WTI extends recovery from 23.6% Fibo. amid oil-positive headlines/data

  • WTI repeatedly bounces off 23.6% Fibonacci retracement of the late-2018 downpour.
  • China trade balance and headlines from the Middle East support the upside momentum.
  • Mild risk-on also favors the price upswing.

Having slumped to nearly seven-month low during Wednesday, WTI takes a U-turn from medium-term key technical level while trading near $52.65 ahead of Thursday’s European session.

Higher than expected prints of the Energy Information Administration’s (EIA) weekly US Crude Oil Stocks and deterioration of the US-China trade stalemate, after the dragon nation’s another drag to the Yuan fix, seem to have triggered the previous day's decline by the black gold.

On early Thursday, Bloomberg came out with the report saying that Saudi Arabia is secretly preparing to avoid further declines of the energy prices whereas headlines from Venezuela and Iran indicated an increase in geopolitical tensions emanating from the Middle East.

Also supporting the rise could be the improvement in the market’s risk sentiment, as portrayed by the upswing in major yields, and better than forecast July month trade balance data from China.
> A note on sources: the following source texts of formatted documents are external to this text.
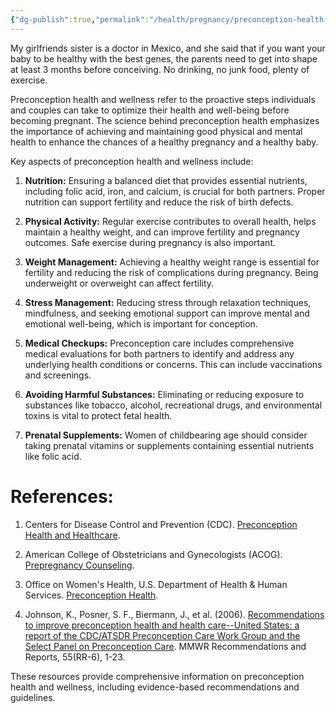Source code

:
 ```yaml
---
{"dg-publish":true,"permalink":"/health/pregnancy/preconception-health-and-wellness/","created":"Sep 08, 2023, 4:18 PM"}
---
```



My girlfriends sister is a doctor in Mexico, and she said that if you want your baby to be healthy with the best genes, the parents need to get into shape at least 3 months before conceiving. No drinking, no junk food, plenty of exercise.

Preconception health and wellness refer to the proactive steps individuals and couples can take to optimize their health and well-being before becoming pregnant. The science behind preconception health emphasizes the importance of achieving and maintaining good physical and mental health to enhance the chances of a healthy pregnancy and a healthy baby.

Key aspects of preconception health and wellness include:

1. **Nutrition:** Ensuring a balanced diet that provides essential nutrients, including folic acid, iron, and calcium, is crucial for both partners. Proper nutrition can support fertility and reduce the risk of birth defects.
    
2. **Physical Activity:** Regular exercise contributes to overall health, helps maintain a healthy weight, and can improve fertility and pregnancy outcomes. Safe exercise during pregnancy is also important.
    
3. **Weight Management:** Achieving a healthy weight range is essential for fertility and reducing the risk of complications during pregnancy. Being underweight or overweight can affect fertility.
    
4. **Stress Management:** Reducing stress through relaxation techniques, mindfulness, and seeking emotional support can improve mental and emotional well-being, which is important for conception.
    
5. **Medical Checkups:** Preconception care includes comprehensive medical evaluations for both partners to identify and address any underlying health conditions or concerns. This can include vaccinations and screenings.
    
6. **Avoiding Harmful Substances:** Eliminating or reducing exposure to substances like tobacco, alcohol, recreational drugs, and environmental toxins is vital to protect fetal health.
    
7. **Prenatal Supplements:** Women of childbearing age should consider taking prenatal vitamins or supplements containing essential nutrients like folic acid.
    

# References:

1. Centers for Disease Control and Prevention (CDC). [Preconception Health and Healthcare](https://www.cdc.gov/preconception/index.html).
    
2. American College of Obstetricians and Gynecologists (ACOG). [Prepregnancy Counseling](https://www.acog.org/clinical/clinical-guidance/committee-opinion/articles/2019/08/prepregnancy-counseling).
    
3. Office on Women's Health, U.S. Department of Health & Human Services. [Preconception Health](https://www.womenshealth.gov/pregnancy/you-get-pregnant/preconception-health).
    
4. Johnson, K., Posner, S. F., Biermann, J., et al. (2006). [Recommendations to improve preconception health and health care--United States: a report of the CDC/ATSDR Preconception Care Work Group and the Select Panel on Preconception Care](https://pubmed.ncbi.nlm.nih.gov/16572129/). MMWR Recommendations and Reports, 55(RR-6), 1-23.
    

These resources provide comprehensive information on preconception health and wellness, including evidence-based recommendations and guidelines.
Investors will now keep following trade/political headlines concerning the US, UK, China and the Middle East in order to portray near-term price direction.

Technical Analysis

In addition to 23.6% Fibonacci retracement level around $50.50, the $50.00 round-figure can also be considered as the key support, a break of which might not refrain from calling $48.00 back to the chart. Alternatively, $55.00 and 50-day moving average (DMA) near $56.00 could restrict near-term upside of the oil benchmark.